## The problem
Look below for lines that hold the string "doanh" and copy each one.

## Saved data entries
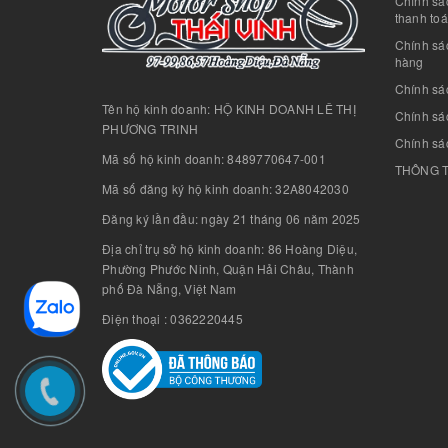
Chính sác
thanh to
Chính sá
hàng
Chính sá
Tên hộ kinh doanh: HỘ KINH DOANH LÊ THỊ
Chính sác
PHƯƠNG TRINH
Chính sá
Mã số hộ kinh doanh: 8489770647-001
THÔNG T
Mã số đăng ký hộ kinh doanh: 32A8042030
Đăng ký lần đầu: ngày 21 tháng 06 năm 2025
Địa chỉ trụ sở hộ kinh doanh: 86 Hoàng Diệu,
Phường Phước Ninh, Quận Hải Châu, Thành
phố Đà Nẵng, Việt Nam
Điện thoại : 0362220445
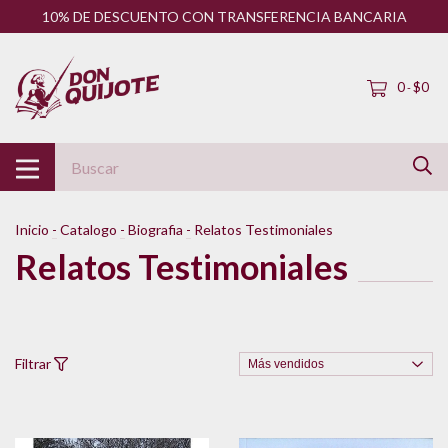
10% DE DESCUENTO CON TRANSFERENCIA BANCARIA
0
$0
-
Inicio
-
Catalogo
-
Biografia
-
Relatos Testimoniales
Relatos Testimoniales
Filtrar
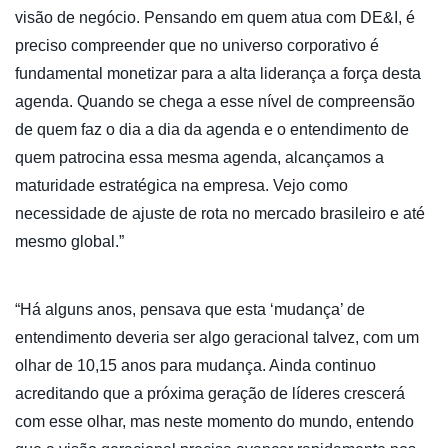
visão de negócio. Pensando em quem atua com DE&I, é
preciso compreender que no universo corporativo é
fundamental monetizar para a alta liderança a força desta
agenda. Quando se chega a esse nível de compreensão
de quem faz o dia a dia da agenda e o entendimento de
quem patrocina essa mesma agenda, alcançamos a
maturidade estratégica na empresa. Vejo como
necessidade de ajuste de rota no mercado brasileiro e até
mesmo global.”
“Há alguns anos, pensava que esta ‘mudança’ de
entendimento deveria ser algo geracional talvez, com um
olhar de 10,15 anos para mudança. Ainda continuo
acreditando que a próxima geração de líderes crescerá
com esse olhar, mas neste momento do mundo, entendo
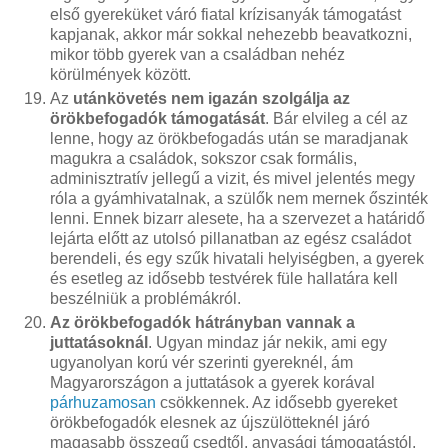
első gyereküket váró fiatal krízisanyák támogatást
kapjanak, akkor már sokkal nehezebb beavatkozni,
mikor több gyerek van a családban nehéz
körülmények között.
Az
utánkövetés nem igazán szolgálja az
örökbefogadók támogatását
. Bár elvileg a cél az
lenne, hogy az örökbefogadás után se maradjanak
magukra a családok, sokszor csak formális,
adminisztratív jellegű a vizit, és mivel jelentés megy
róla a gyámhivatalnak, a szülők nem mernek őszinték
lenni. Ennek bizarr alesete, ha a szervezet a határidő
lejárta előtt az utolsó pillanatban az egész családot
berendeli, és egy szűk hivatali helyiségben, a gyerek
és esetleg az idősebb testvérek füle hallatára kell
beszélniük a problémákról.
Az örökbefogadók hátrányban vannak a
juttatásoknál
. Ugyan mindaz jár nekik, ami egy
ugyanolyan korú vér szerinti gyereknél, ám
Magyarországon a juttatások a gyerek korával
párhuzamosan
csökkennek. Az idősebb gyereket
örökbefogadók elesnek az újszülötteknél járó
magasabb összegű csedtől, anyasági támogatástól,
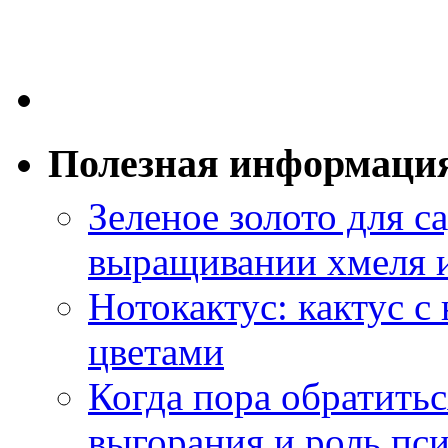
Полезная информаци
Зеленое золото для са
выращивании хмеля и
Нотокактус: кактус с
цветами
Когда пора обратить
выгорания и роль пс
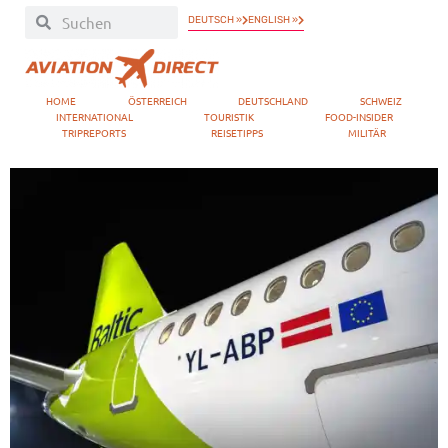
DEUTSCH »
ENGLISH »
HOME
ÖSTERREICH
DEUTSCHLAND
SCHWEIZ
INTERNATIONAL
TOURISTIK
FOOD-INSIDER
TRIPREPORTS
REISETIPPS
MILITÄR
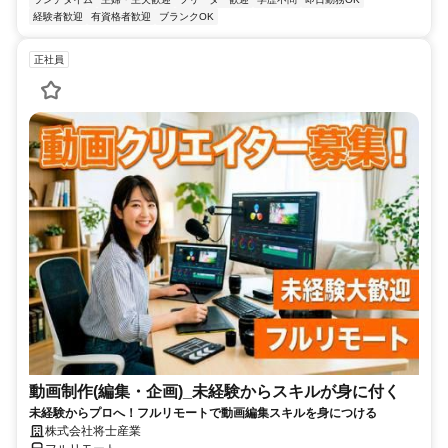
経験者歓迎
有資格者歓迎
ブランクOK
正社員
動画制作(編集・企画)_未経験からスキルが身に付く
未経験からプロへ！フルリモートで動画編集スキルを身につける
株式会社将士産業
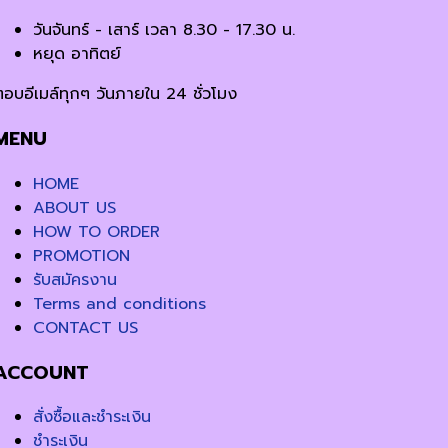
วันจันทร์ - เสาร์ เวลา 8.30 - 17.30 น.
หยุด อาทิตย์
ตอบอีเมล์ทุกๆ วันภายใน 24 ชั่วโมง
MENU
HOME
ABOUT US
HOW TO ORDER
PROMOTION
รับสมัครงาน
Terms and conditions
CONTACT US
ACCOUNT
สั่งซื้อและชำระเงิน
ชำระเงิน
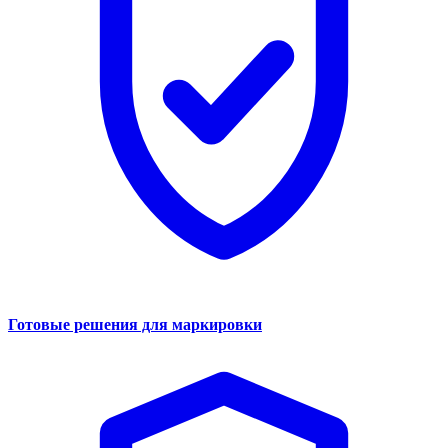
Готовые решения для маркировки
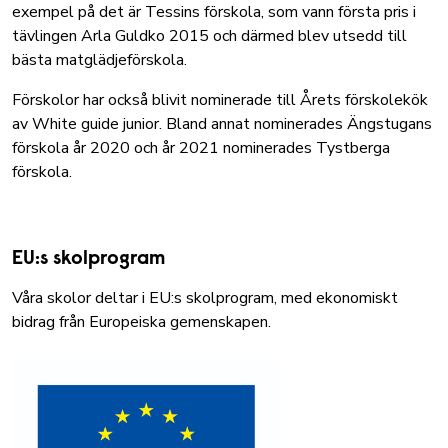
exempel på det är
Tessins förskola
, som vann första pris i
tävlingen Arla Guldko 2015 och därmed blev utsedd till
bästa matglädjeförskola.
Förskolor har också blivit nominerade till Årets förskolekök
av White guide junior. Bland annat nominerades
Ängstugans
förskola
år 2020 och år 2021 nominerades
Tystberga
förskola.
EU:s skolprogram
Våra skolor deltar i EU:s skolprogram, med ekonomiskt
bidrag från Europeiska gemenskapen.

## Written answer
Tên hộ kinh doanh: HỘ KINH DOANH LÊ THỊ
Mã số hộ kinh doanh: 8489770647-001
Mã số đăng ký hộ kinh doanh: 32A8042030
Địa chỉ trụ sở hộ kinh doanh: 86 Hoàng Diệu,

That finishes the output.